Это опять же может быть исторической правдой и окажется желанным вкладом в представление живого образа великого человека. Но этот факт может иметь и другое, более важное значение. Он может несколько искаженно напоминать о том, что Моисей говорил на другом языке и не мог общаться со своими семитскими неоегиптянами без переводчика, во всяком случае в самом начале их отношений – следовательно, это является новым подтверждением того, что Моисей был египтянином.
Теперь, однако, как кажется, наша работа подошла к предварительному завершению. На данный момент из гипотезы о том, что Моисей был египтянином мы не можем вывести никаких заключений, независимо от того, доказана она или нет. Ни один историк не может рассматривать библейский рассказ о Моисее и Исходе как что-либо иное, чем пример религиозного образного вымысла, который переработал далекое предание в угоду своим собственным тенденциозным намерениям. Первоначальная форма этого предания нам неизвестна; мы были бы рады узнать, каковы же были эти искажающие намерения, но нас держит в неведении незнание исторических событий. То, что наше воссоздание событий не оставляет места для ряда эффектных моментов библейского повествования, таких как: десять казней, переход через Красное море и торжественное вручение законов на горе Синай – нас не смущает. Но мы не можем оставаться безразличными, если окажемся в противоречии с данными трезвых научных исследований современности.

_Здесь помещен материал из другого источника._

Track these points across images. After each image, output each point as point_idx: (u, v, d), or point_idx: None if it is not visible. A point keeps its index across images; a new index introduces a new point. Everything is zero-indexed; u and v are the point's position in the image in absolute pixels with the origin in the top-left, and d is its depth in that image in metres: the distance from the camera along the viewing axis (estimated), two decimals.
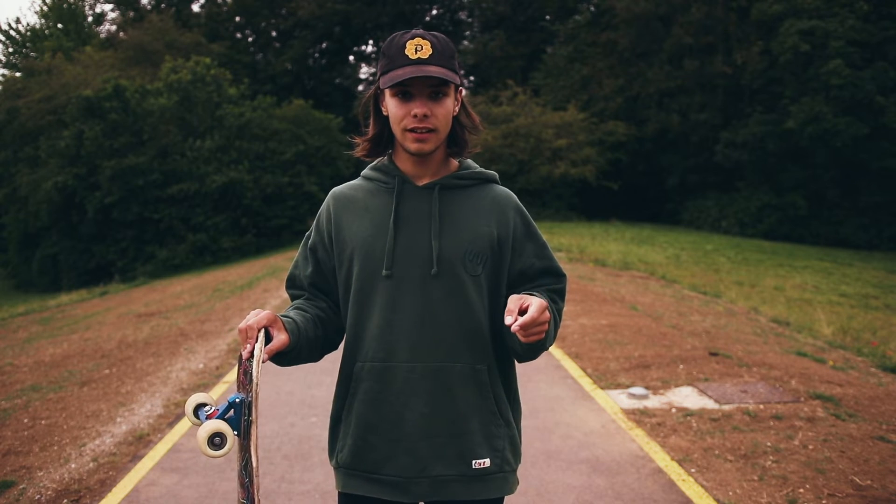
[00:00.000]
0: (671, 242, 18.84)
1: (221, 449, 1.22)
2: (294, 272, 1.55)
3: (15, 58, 36.60)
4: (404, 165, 1.45)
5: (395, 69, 1.32)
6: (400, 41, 1.33)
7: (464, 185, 1.46)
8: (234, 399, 1.29)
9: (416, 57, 1.30)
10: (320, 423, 4.09)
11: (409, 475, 1.39)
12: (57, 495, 3.23)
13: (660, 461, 3.46)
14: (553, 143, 25.04)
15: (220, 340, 6.85)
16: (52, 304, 15.00)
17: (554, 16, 35.24)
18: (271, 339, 1.31)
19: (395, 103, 1.35)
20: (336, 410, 1.49)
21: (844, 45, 22.44)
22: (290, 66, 36.60)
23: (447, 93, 1.35)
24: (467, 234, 1.40)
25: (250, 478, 1.28)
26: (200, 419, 1.32)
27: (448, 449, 1.38)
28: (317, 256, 1.50)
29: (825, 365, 5.32)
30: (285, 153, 24.48)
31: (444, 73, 1.31)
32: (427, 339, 1.38)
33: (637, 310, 7.77)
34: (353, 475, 1.44)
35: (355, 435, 1.42)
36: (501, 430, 1.43)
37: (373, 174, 1.48)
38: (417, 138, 1.35)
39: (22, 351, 7.57)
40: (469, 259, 1.39)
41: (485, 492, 1.41)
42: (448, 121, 1.38)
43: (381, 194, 1.45)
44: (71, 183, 22.27)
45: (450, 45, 1.36)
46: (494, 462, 1.41)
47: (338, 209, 1.48)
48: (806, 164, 24.13)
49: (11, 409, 4.70)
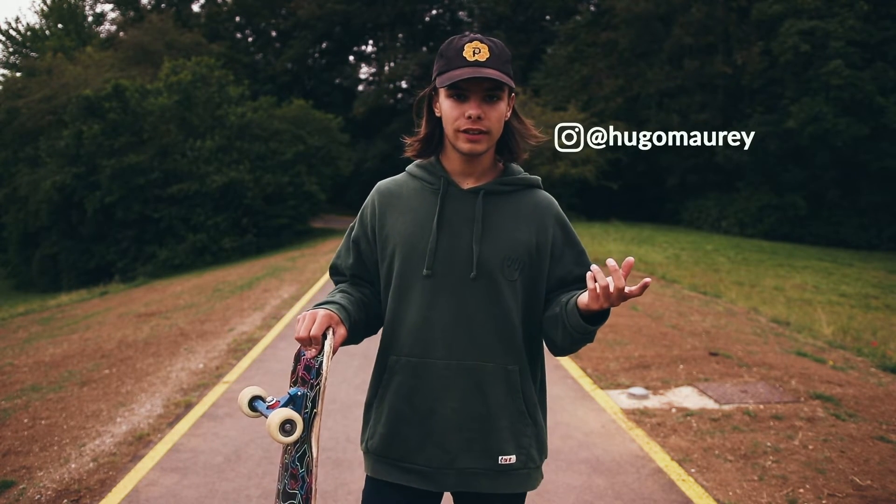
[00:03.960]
0: (671, 242, 18.85)
1: (291, 436, 1.27)
2: (336, 262, 1.60)
3: (15, 58, 36.62)
4: (451, 166, 1.48)
5: (452, 70, 1.35)
6: (459, 43, 1.37)
7: (507, 191, 1.49)
8: (296, 392, 1.34)
9: (474, 59, 1.34)
10: (324, 425, 4.09)
11: (438, 466, 1.44)
12: (57, 495, 3.23)
13: (660, 461, 3.46)
14: None
15: (220, 340, 6.85)
16: (52, 304, 14.99)
17: (554, 16, 35.27)
18: (333, 334, 1.38)
19: (450, 104, 1.38)
20: (370, 398, 1.55)
21: (844, 46, 22.44)
22: (290, 66, 36.62)
23: (501, 97, 1.38)
24: (506, 240, 1.44)
25: (308, 469, 1.32)
26: (259, 410, 1.37)
27: (476, 444, 1.43)
28: (359, 248, 1.55)
29: (825, 365, 5.32)
30: (285, 153, 24.49)
31: (500, 76, 1.34)
32: (462, 338, 1.42)
33: (637, 310, 7.77)
34: (383, 462, 1.49)
35: (387, 424, 1.47)
36: (528, 429, 1.48)
37: (419, 172, 1.51)
38: (470, 139, 1.38)
39: (22, 351, 7.57)
40: (507, 265, 1.43)
41: (509, 486, 1.47)
42: (500, 124, 1.41)
43: (426, 194, 1.48)
44: (71, 182, 22.27)
45: (506, 50, 1.40)
46: (520, 459, 1.46)
47: (383, 204, 1.51)
48: (806, 165, 24.13)
49: (11, 409, 4.70)
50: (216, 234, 22.50)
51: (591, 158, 25.38)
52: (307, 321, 1.33)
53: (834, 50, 22.45)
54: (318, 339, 1.33)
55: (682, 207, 27.34)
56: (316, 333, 1.32)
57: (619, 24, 28.80)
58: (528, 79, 31.76)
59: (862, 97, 22.15)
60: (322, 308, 1.38)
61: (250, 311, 8.75)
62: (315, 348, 1.34)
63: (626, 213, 27.61)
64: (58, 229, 24.21)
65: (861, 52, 22.76)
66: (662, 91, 27.57)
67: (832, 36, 22.60)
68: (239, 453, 3.67)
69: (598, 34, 30.09)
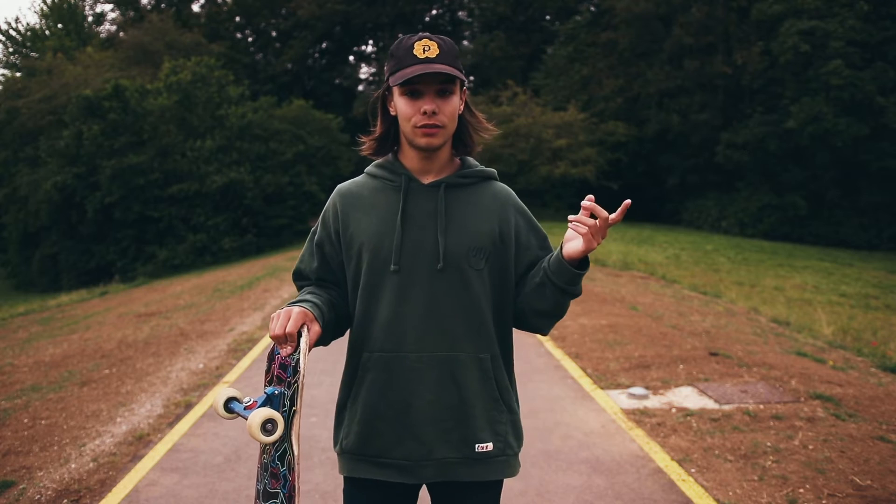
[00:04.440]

Современные историки, представителем которых мы можем назвать Эдварда Мейера (1906), соглашаются с библейской историей в одном решающем моменте. Они также придерживаются мнения, что еврейские племена, из которых в дальнейшем пошел народ Израиля, приняли новую религию в определенный момент времени. Но с их точки зрения это произошло не в Египте, и не у подножья горы на Синайском полуострове, а в неком месте, названном Меribah-Kadesh [51][Мериба Кадес], оазисе, известном богатством своих источников и колодцев, расположенном южнее Палестины между восточным выходом с Синайского полуострова и западной границей Аравии [52]. Там они переняли поклонение богу Jahweh [Яхве] [53], вероятно от соседствующего племени аравийских мадианитян. Вполне возможно, что и другие племена по соседству также были последователями этого бога.
Яхве, несомненно, был богом вулканов. Хорошо известно, что в Египте не было вулканов, а горы Синайского полуострова никогда не были вулканическими} с другой стороны, вдоль западной границы Аравии расположены вулканы, которые до недавнего времени могли быть действующими. Поэтому одна из этих гор и должна быть горой Синай-Хореб, которая считалась домом Яхве [54]. Несмотря на все исправления, которым подверглась Библия, первоначальный образ бога, согласно Эдварду Мейеру, все же можно восстановить: он был жутким, кровожадным демоном, который появлялся по ночам и избегал дневного света [55]. Посредник между Богом и народом при основании этой религии был назван Моисеем. Он был зятем мадиамского священника Иофора, и пас овец, когда услышал зов Господа. Иофор также посетил его в Кадесе и дал ему некоторые советы [56]. Хотя и верно, что Эдвард Мейер говорит о том, что никогда не сомневался, что в рассказе о временном пребывании в Египте и катастрофе египтян» есть некоторая историческая суть, но он очевидно не знал, к чему приложить и как использовать этот факт, с которым он соглашался. Единственное, что он готов признать в качестве египетского наследия – это обычай обрезания. Он добавляет два важных указания, работающих в поддержку наших предшествующих аргументов: во-первых, то что Иисус приказал людям совершать обрезание, чтобы «снять с вас посрамление [т. е. презрение] египетское» [57], и во-вторых цитату из Геродота, гласящую, что «финикийцы (без сомнения, евреи) и сирийцы Палестины сами признают, что научились этому обычаю у египтян» [58].
Но он мало что мог сказать в пользу египетского Моисея: «Мы знаем, что Моисей является предком священнослужителя из Кадеса – то есть фигурой из генеалогической легенды, относящейся к культу, а не исторической личностью. Таким образом (за исключением тех, кто принимает предание исключительно за историческую истину), никто из тех, кто относится к нему как к исторической фигуре, не смог наполнить ее содержанием, представить его как конкретную личность или указать на то, что он мог совершить ив чем могла заключаться его историческая миссия» [59].
С другой стороны, Мейер неустанно настаивал на связи Моисея с Кадесом и Мадиамской землей: «Фигура Моисея тесно связана с Мадиамской землей и культовыми центрами в пустыне…» и: «Эта фигура Моисея неразрывно связана с Кадесом (Масса и Мерива»), и кроме того, он был зятем мадиамского священника. Его свяэь с Исходом и вся история его юности, напротив, вторичны, и являются просто следствием включения Моисея в связный и непрерывный легендарный рассказ».